▶ [PROBLEM TO WORK ON]: Carry on the forum post about the Dirichlet-type energy with different heat conduction inside and outside the interval I, picking up right after its last sentence.

---- PAGE EXCERPT

Let $I$ be a bounded, open interval in $\mathbb{R}$.
The other day I have faced very interesting problem how a shape of a minimal solution of the following Dirichlet type energy has or how behavior a minimal solution has when time goes on:
\begin{eqnarray*}\mathcal{E}(u)= \begin{cases} \int_{I}\frac{a}{2}|u_{x}|^{2}dx+\int_{\mathbb{R}\setminus\overline{I}}\frac{b}{2}|u_{x}|^{2}dx&\quad\text{for $u\in H^{1}(\mathbb{R})$,}\\ +\infty&\quad\text{otherwise,} \end{cases} \end{eqnarray*}
where $a>0$ and $b>0$ are constants such that $a\neq b$. The image of this energy is a heat diffusion phenomena in $\mathbb{R}$ such that heat conductions are different in the interior region $I$ and exterior region $\mathbb{R}\setminus\overline{I}$.

--------
---- COLLECTED DATA

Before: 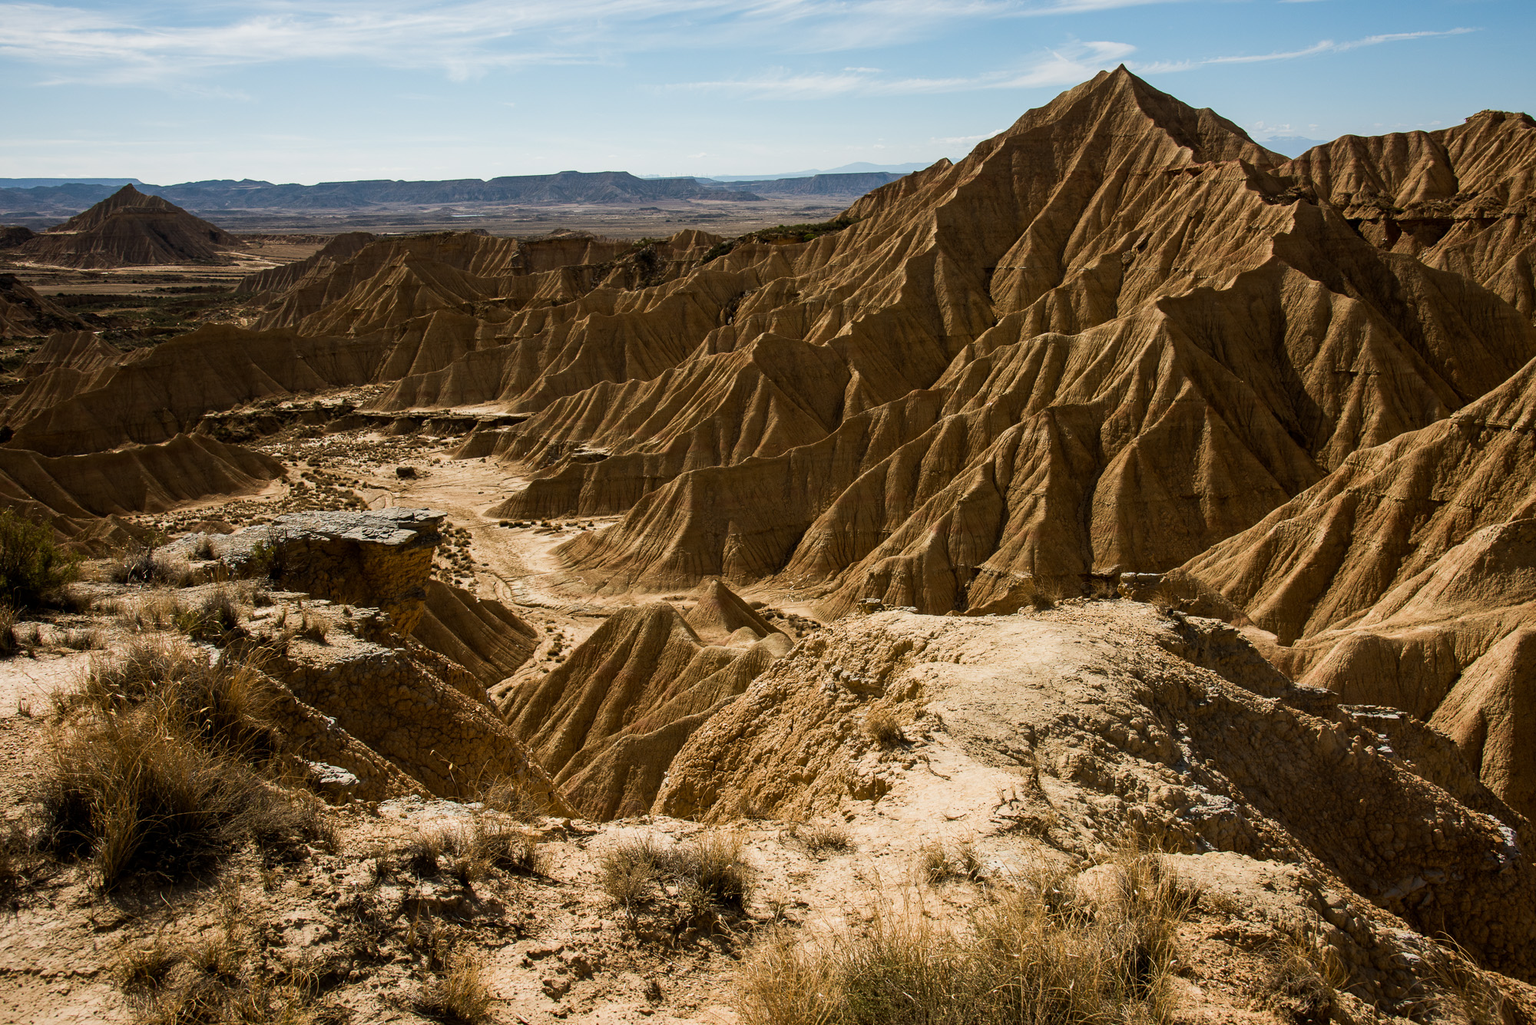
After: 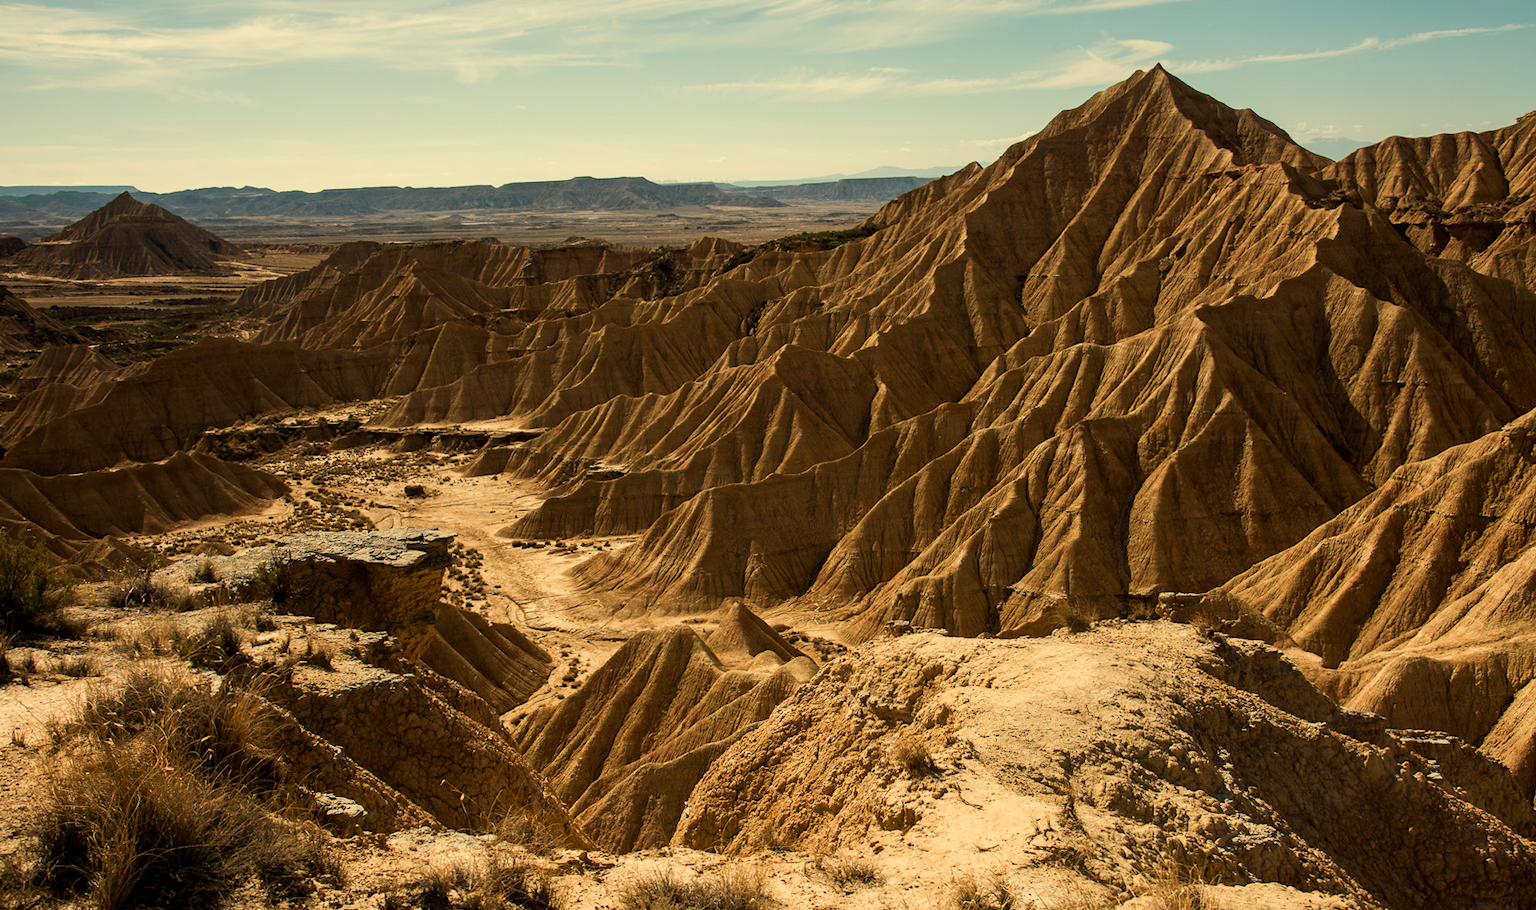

--------

▶ [OUTPUT FOR THIS EXERCISE]:
To solve this problem, I have tried to find Euler-Lagrange equation or Gradient flow equation but I didn't understand it well. In particular, I don't find what a boundary? transmission? condition.
My question: How is Euler-Lagrange equation or Gradient flow equation for the above functional?
Thanks in advance.